Shaman Guillermo Arrévalo mentioned in the interview that the increasing popularity of ayahuasca for personal healing amongst European and North American communities indicates a rising spiritual crisis. It is of no surprise that spiritual crisis becomes a contemporary social issue in Western societies since our education intentionally and selectively produces the kinds of humans that contribute to the existing capitalistic economy and thereby perpetuates the idea that purpose equals productivity (Donald 2015) without the acknowledgement that these educational approaches are “products of decades of diligent efforts to scrub spirituality and religion out of ways of knowing and out of curricula—and keep it that way” (Bartlett, Marshall and Marshall 2012).
If the purpose of life is being productive in the economy, then why are people depressed instead of being content? To me, this social norm of productivity derived purpose is the root of these spiritual crisis.
So what is a spiritual crisis? To me, a spiritual crisis is the discontentment for the limitation of our physical reality with the deep inner knowing that there must be more to it. A spiritual crisis is the shaking up of the conditioning of who we are told to be. A spiritual crisis is the deep questioning of this physical body that we tie our identities to. A spiritual crisis is the dissatisfaction with transiency. It is the search for life, the search for truth, the search of eternity, and the experience of ayahuasca does exactly that. The ayahuasca experience is contacting and acquiring knowledge from plant spirits. Therefore, the preparation of an ayahuasca ceremony requires “dieta”, which essentially is the deactivation of the human functions through isolation, fasting and celibacy in order to go on a journey as a spirit and exchange information with plant spirits. (Jauregui, Clavo, Jovel, Pardo de Santiyana 2011).

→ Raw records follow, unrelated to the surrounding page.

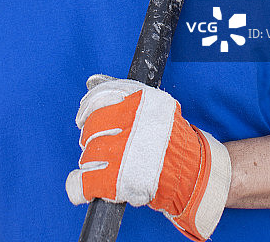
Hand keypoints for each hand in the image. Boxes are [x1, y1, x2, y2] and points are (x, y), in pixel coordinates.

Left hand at [66, 75, 230, 240]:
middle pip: (92, 127)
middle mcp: (127, 124)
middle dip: (91, 137)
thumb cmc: (172, 139)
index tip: (83, 117)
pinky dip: (77, 186)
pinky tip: (79, 187)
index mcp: (137, 103)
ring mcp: (120, 152)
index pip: (99, 98)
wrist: (191, 172)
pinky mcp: (114, 180)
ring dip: (90, 161)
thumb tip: (93, 82)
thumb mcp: (156, 105)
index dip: (87, 109)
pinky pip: (83, 183)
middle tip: (98, 145)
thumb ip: (127, 94)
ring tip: (101, 166)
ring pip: (88, 154)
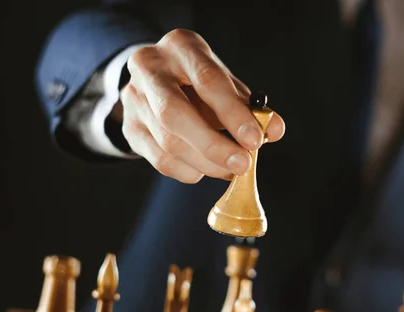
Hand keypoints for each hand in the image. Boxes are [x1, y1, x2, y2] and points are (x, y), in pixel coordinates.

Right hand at [120, 29, 284, 182]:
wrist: (159, 82)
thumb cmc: (201, 82)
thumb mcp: (228, 83)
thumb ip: (251, 107)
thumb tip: (274, 130)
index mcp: (180, 47)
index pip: (206, 81)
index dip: (232, 114)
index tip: (255, 140)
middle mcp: (149, 68)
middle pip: (174, 114)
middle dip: (213, 145)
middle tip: (243, 164)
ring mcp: (133, 99)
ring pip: (168, 142)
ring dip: (206, 163)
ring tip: (231, 169)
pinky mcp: (129, 128)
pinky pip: (160, 160)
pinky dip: (190, 171)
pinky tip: (207, 169)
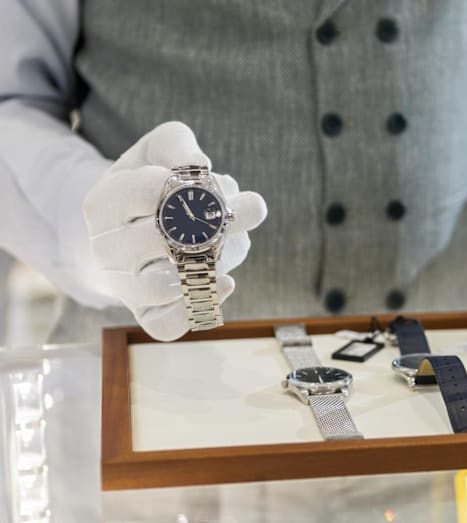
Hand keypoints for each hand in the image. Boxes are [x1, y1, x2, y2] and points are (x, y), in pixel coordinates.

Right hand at [82, 121, 266, 340]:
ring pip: (165, 284)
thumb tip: (202, 167)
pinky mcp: (148, 313)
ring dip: (211, 262)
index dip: (188, 184)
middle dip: (209, 223)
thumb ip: (179, 145)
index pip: (147, 190)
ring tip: (227, 244)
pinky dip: (197, 308)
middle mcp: (107, 248)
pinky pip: (166, 325)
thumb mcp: (157, 151)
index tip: (205, 180)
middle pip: (159, 239)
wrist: (125, 229)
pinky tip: (226, 283)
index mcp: (103, 203)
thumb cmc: (149, 184)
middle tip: (231, 213)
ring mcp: (125, 285)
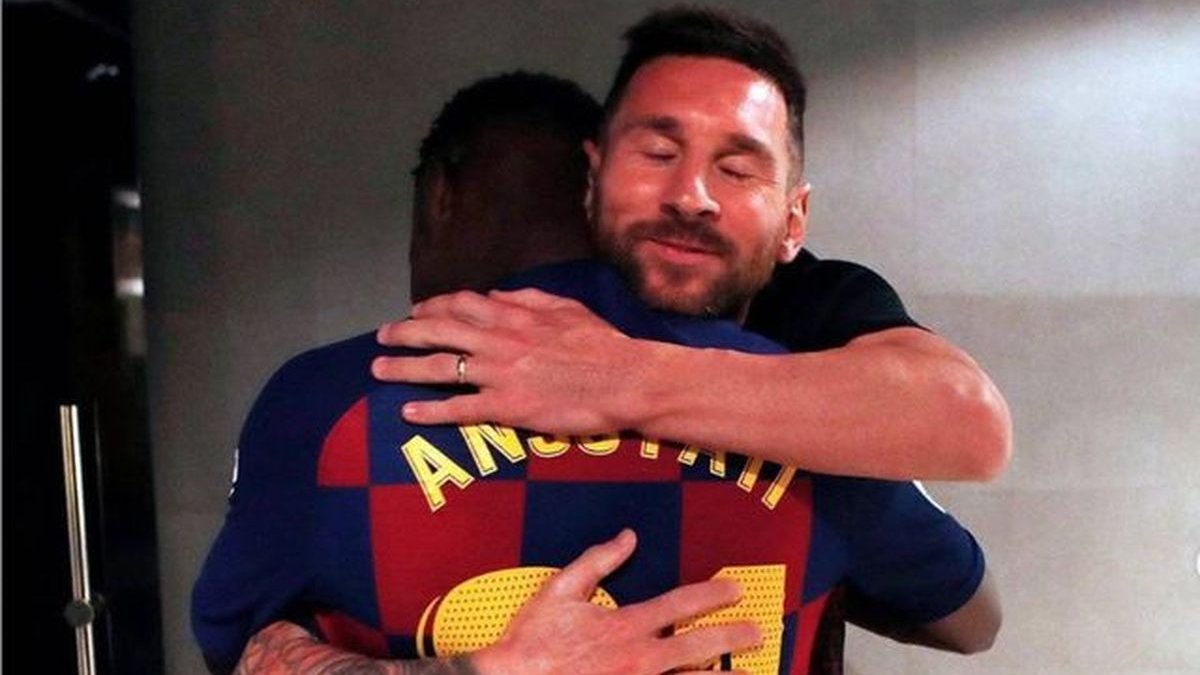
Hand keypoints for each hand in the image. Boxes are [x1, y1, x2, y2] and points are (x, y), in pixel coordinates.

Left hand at [374, 289, 646, 433]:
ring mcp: (500, 374)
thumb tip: (495, 297)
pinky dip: (431, 410)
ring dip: (404, 367)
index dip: (433, 306)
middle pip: (439, 331)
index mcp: (515, 315)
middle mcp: (500, 341)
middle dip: (405, 332)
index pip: (461, 305)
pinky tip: (408, 413)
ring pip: (440, 367)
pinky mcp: (506, 407)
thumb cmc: (603, 344)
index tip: (417, 312)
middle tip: (382, 336)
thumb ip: (527, 300)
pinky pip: (459, 408)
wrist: (625, 379)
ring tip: (379, 369)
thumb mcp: (567, 308)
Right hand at [473, 529, 760, 674]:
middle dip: (733, 638)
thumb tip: (628, 537)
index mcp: (627, 627)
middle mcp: (641, 660)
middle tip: (759, 632)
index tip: (734, 589)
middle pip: (700, 647)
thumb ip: (598, 561)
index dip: (713, 594)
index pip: (681, 605)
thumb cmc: (532, 641)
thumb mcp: (560, 590)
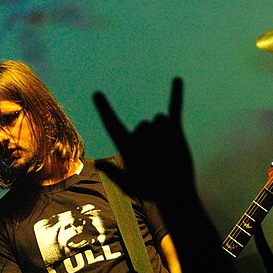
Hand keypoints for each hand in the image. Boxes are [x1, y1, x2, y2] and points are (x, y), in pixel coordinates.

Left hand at [93, 78, 195, 201]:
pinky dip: (176, 95)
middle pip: (143, 125)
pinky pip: (174, 109)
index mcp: (126, 145)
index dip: (104, 108)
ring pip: (158, 121)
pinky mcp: (174, 132)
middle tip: (157, 162)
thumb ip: (116, 176)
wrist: (175, 193)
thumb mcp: (131, 186)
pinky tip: (176, 80)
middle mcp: (140, 136)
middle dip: (152, 141)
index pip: (112, 123)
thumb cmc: (152, 192)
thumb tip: (98, 164)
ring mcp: (157, 132)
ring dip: (165, 138)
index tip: (96, 93)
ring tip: (167, 156)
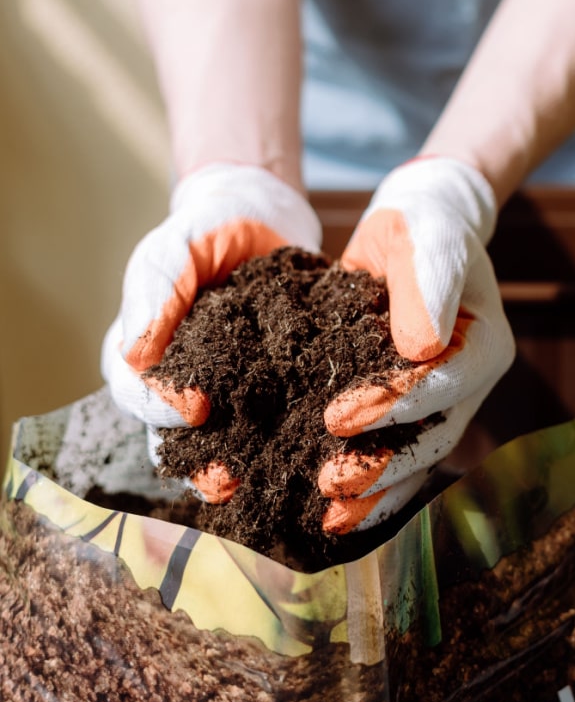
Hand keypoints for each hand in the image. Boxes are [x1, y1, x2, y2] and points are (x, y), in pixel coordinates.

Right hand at [101, 164, 321, 493]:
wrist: (265, 217)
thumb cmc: (206, 229)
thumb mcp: (176, 247)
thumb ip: (158, 290)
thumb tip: (135, 352)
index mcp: (146, 356)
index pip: (139, 395)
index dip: (160, 407)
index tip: (192, 409)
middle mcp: (184, 385)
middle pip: (181, 439)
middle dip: (200, 465)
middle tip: (225, 480)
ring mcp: (232, 393)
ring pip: (230, 444)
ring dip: (245, 469)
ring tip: (266, 484)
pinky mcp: (279, 390)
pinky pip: (282, 424)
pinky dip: (294, 442)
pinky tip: (313, 454)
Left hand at [317, 157, 515, 533]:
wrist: (415, 233)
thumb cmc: (424, 229)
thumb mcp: (426, 237)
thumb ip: (427, 284)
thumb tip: (422, 347)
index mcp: (486, 346)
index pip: (446, 383)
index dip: (397, 405)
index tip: (339, 417)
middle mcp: (469, 386)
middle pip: (433, 436)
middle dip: (383, 466)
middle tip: (330, 485)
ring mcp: (441, 405)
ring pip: (413, 458)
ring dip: (374, 491)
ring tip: (327, 516)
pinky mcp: (407, 413)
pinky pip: (391, 454)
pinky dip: (365, 484)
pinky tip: (324, 509)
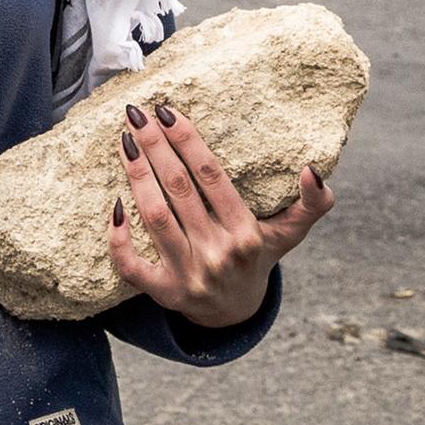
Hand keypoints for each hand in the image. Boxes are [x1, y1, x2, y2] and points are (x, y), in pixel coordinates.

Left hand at [112, 104, 335, 328]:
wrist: (235, 312)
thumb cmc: (257, 256)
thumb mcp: (290, 232)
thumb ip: (313, 203)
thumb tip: (311, 169)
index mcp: (247, 234)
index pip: (211, 176)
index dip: (187, 141)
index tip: (166, 112)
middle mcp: (218, 253)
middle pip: (179, 189)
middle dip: (155, 147)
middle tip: (135, 114)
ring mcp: (189, 274)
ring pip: (155, 217)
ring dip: (136, 175)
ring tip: (124, 141)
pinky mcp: (164, 292)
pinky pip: (132, 267)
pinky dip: (119, 239)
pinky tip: (112, 204)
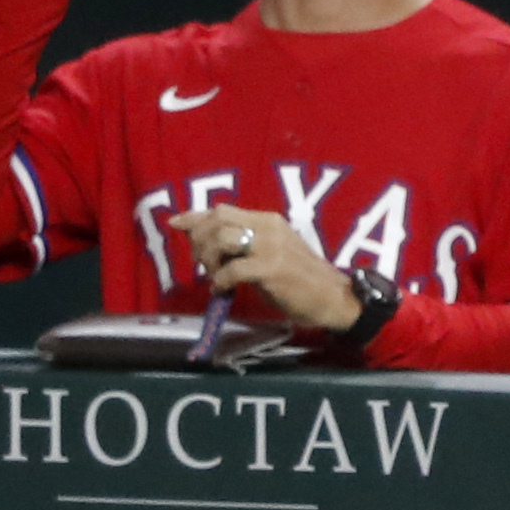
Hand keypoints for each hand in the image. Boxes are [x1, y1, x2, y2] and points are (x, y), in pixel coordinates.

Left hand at [176, 205, 357, 330]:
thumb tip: (211, 248)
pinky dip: (220, 280)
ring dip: (209, 258)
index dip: (195, 216)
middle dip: (200, 239)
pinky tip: (223, 291)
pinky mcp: (272, 268)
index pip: (223, 210)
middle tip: (202, 262)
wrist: (334, 298)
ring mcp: (271, 247)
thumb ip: (245, 247)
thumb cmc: (302, 280)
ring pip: (222, 238)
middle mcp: (268, 227)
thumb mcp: (272, 254)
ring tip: (214, 274)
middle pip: (218, 218)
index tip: (176, 222)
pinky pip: (232, 269)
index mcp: (268, 221)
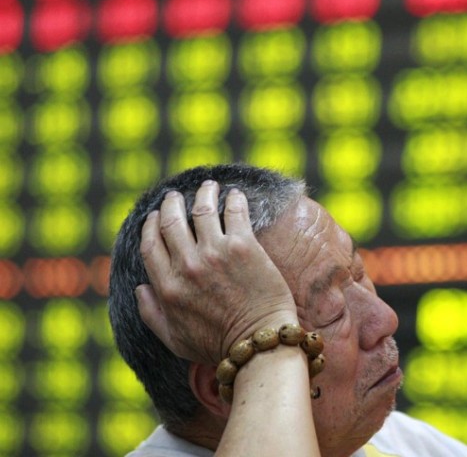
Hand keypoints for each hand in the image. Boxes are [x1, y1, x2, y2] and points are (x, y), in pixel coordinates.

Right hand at [135, 180, 297, 364]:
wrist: (259, 343)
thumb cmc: (219, 345)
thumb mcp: (175, 339)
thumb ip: (152, 314)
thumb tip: (140, 288)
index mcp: (167, 288)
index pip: (150, 245)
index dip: (151, 225)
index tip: (155, 216)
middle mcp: (187, 266)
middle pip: (171, 222)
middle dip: (171, 204)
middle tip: (176, 196)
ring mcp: (216, 254)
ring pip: (201, 210)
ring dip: (203, 194)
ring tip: (208, 187)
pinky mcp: (244, 247)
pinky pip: (234, 212)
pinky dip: (233, 199)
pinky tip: (235, 194)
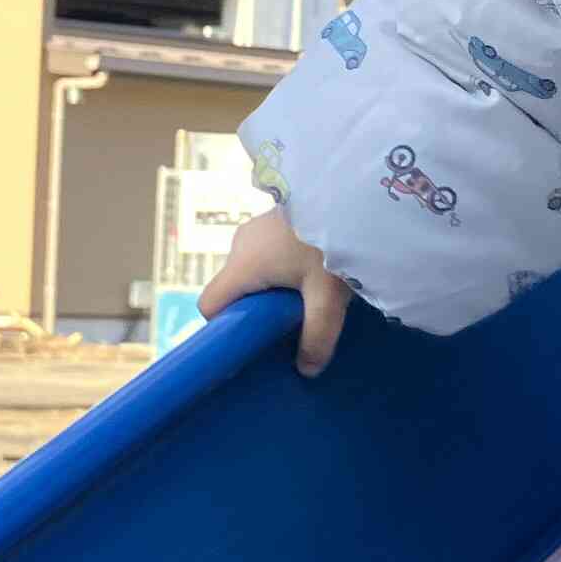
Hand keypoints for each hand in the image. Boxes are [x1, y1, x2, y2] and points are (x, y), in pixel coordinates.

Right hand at [197, 207, 353, 374]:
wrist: (351, 190)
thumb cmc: (333, 240)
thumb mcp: (328, 295)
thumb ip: (317, 335)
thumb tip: (307, 370)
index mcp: (244, 264)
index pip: (209, 304)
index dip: (224, 328)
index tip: (251, 341)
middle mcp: (240, 245)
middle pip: (233, 292)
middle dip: (254, 312)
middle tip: (286, 326)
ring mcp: (254, 230)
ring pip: (251, 274)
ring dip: (271, 291)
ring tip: (304, 301)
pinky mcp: (271, 222)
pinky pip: (264, 257)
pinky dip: (280, 272)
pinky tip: (310, 276)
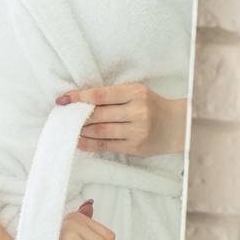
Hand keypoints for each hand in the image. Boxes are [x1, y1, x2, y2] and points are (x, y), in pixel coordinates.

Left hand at [55, 84, 187, 156]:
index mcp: (135, 92)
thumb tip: (81, 101)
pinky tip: (79, 142)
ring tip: (69, 129)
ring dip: (81, 131)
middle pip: (98, 115)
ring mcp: (137, 131)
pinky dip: (90, 144)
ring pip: (100, 132)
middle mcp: (136, 111)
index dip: (78, 97)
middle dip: (77, 116)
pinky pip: (107, 146)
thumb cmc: (151, 105)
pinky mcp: (135, 147)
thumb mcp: (136, 92)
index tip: (62, 100)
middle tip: (63, 116)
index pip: (100, 94)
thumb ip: (113, 96)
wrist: (177, 125)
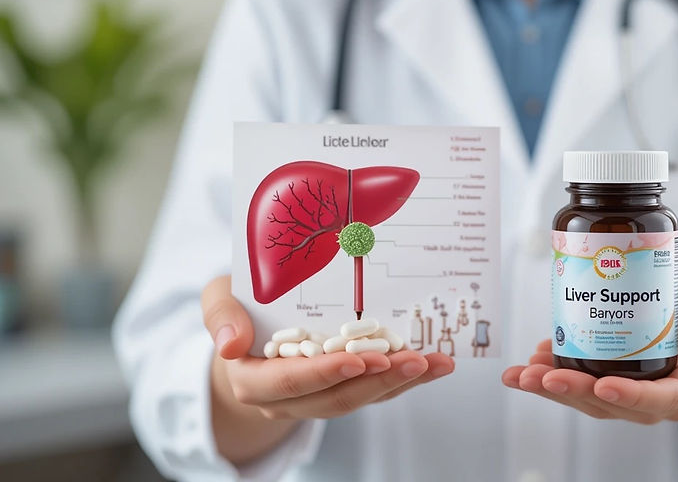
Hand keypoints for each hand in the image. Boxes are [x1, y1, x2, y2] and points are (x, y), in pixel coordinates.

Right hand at [202, 276, 454, 462]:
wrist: (248, 333)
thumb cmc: (237, 310)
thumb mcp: (218, 300)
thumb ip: (220, 316)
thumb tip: (231, 345)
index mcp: (253, 380)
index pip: (288, 382)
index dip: (324, 374)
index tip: (358, 360)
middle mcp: (286, 400)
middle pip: (335, 397)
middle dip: (377, 379)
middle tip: (413, 359)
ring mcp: (317, 399)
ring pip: (362, 398)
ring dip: (400, 382)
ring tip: (436, 362)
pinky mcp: (342, 390)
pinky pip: (375, 391)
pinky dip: (406, 379)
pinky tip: (435, 364)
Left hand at [502, 274, 677, 424]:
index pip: (668, 397)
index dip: (635, 396)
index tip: (603, 386)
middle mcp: (670, 397)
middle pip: (620, 406)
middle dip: (576, 393)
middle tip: (540, 376)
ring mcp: (643, 394)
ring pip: (597, 402)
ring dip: (556, 390)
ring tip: (523, 373)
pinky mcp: (622, 383)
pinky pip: (588, 388)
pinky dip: (558, 376)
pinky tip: (534, 360)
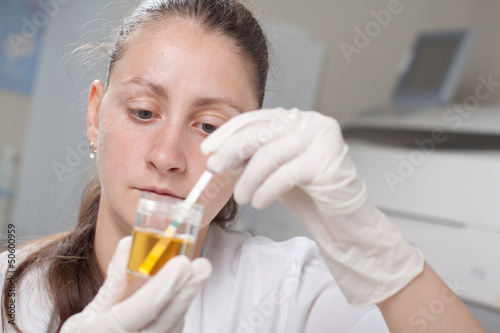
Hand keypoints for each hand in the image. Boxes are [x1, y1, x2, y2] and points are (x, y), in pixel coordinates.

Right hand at [60, 236, 210, 332]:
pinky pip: (171, 332)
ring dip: (185, 300)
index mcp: (105, 331)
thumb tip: (128, 244)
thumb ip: (113, 282)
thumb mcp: (87, 316)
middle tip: (202, 266)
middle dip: (187, 289)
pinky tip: (182, 296)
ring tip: (196, 275)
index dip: (166, 284)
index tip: (182, 263)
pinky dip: (177, 313)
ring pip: (173, 326)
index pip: (145, 307)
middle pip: (167, 317)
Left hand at [201, 108, 423, 305]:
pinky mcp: (327, 161)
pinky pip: (285, 174)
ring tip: (241, 197)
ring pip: (270, 154)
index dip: (228, 133)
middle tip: (215, 169)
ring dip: (248, 178)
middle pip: (260, 132)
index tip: (208, 149)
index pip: (255, 119)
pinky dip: (266, 190)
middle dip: (231, 151)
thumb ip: (252, 155)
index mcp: (296, 119)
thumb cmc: (308, 192)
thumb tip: (218, 154)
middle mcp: (311, 123)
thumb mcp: (273, 168)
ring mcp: (322, 139)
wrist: (342, 218)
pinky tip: (259, 202)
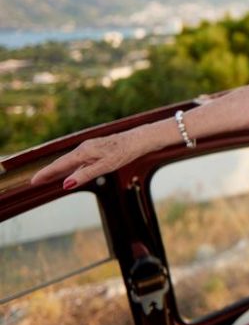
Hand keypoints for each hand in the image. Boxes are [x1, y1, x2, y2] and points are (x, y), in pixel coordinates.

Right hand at [31, 129, 149, 188]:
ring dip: (59, 170)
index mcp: (84, 152)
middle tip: (35, 182)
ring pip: (71, 161)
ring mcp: (90, 148)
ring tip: (48, 179)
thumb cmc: (124, 152)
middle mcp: (84, 148)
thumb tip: (66, 184)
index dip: (46, 173)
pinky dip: (71, 167)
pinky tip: (70, 174)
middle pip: (63, 162)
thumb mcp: (105, 166)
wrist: (139, 140)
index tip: (33, 181)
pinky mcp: (96, 149)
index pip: (60, 165)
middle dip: (49, 172)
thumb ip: (85, 174)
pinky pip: (79, 160)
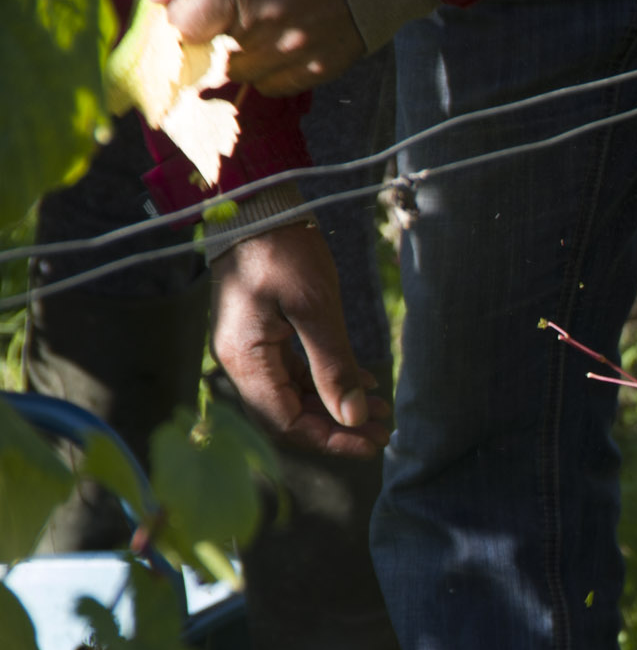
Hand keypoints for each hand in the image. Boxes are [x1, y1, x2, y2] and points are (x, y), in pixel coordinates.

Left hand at [150, 0, 363, 96]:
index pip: (185, 27)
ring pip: (242, 73)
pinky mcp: (321, 67)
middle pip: (212, 53)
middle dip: (216, 34)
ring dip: (241, 55)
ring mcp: (294, 51)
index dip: (187, 18)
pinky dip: (270, 71)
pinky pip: (276, 86)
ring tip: (260, 28)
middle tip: (235, 11)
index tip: (196, 8)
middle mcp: (263, 25)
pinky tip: (282, 46)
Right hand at [210, 222, 389, 456]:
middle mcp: (241, 361)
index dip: (329, 439)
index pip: (286, 423)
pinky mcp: (261, 333)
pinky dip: (326, 379)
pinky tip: (361, 380)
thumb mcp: (316, 308)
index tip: (370, 442)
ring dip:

To me, ayahuasca is a blessing. It is not escapism. It is salvation.
Professor Smith mentioned in the podcast that “…the reason that you have access—you, anyone listening to this podcast has had—the reason you have access to ayahuasca experiences today is because indigenous people were enslaved during the Amazonian rubber boom.” So is ayahuasca exploitation? Probably yes. Is our existence and livelihood as settlers in North America and Latin America also because of the genocide and oppression of indigenous people? Also yes.
I haven’t figured out how I should live with that…
Bartlett.C, Marshall.M & Marshall,A. (2012). Two-Eyed Seeing and other lessons learned within a co-learning journey of bringing together indigenous and mainstream knowledge and ways of knowing. Journal of Environmental Studies and Sciences, (2) 4: 331–340.
De Rios, M. D. (2005).Interview with Guillermo Arrévalo, a Shipibo Urban Shaman, by Roger Rumrrill. Journal of psychoactive drugs, (37) 2: 203-207.
Donald,C. (2015). Homo Economicus and Forgetful Curriculum: remembering other ways to be a human being. Edmonton, Alberta : University of Alberta Press, 2019.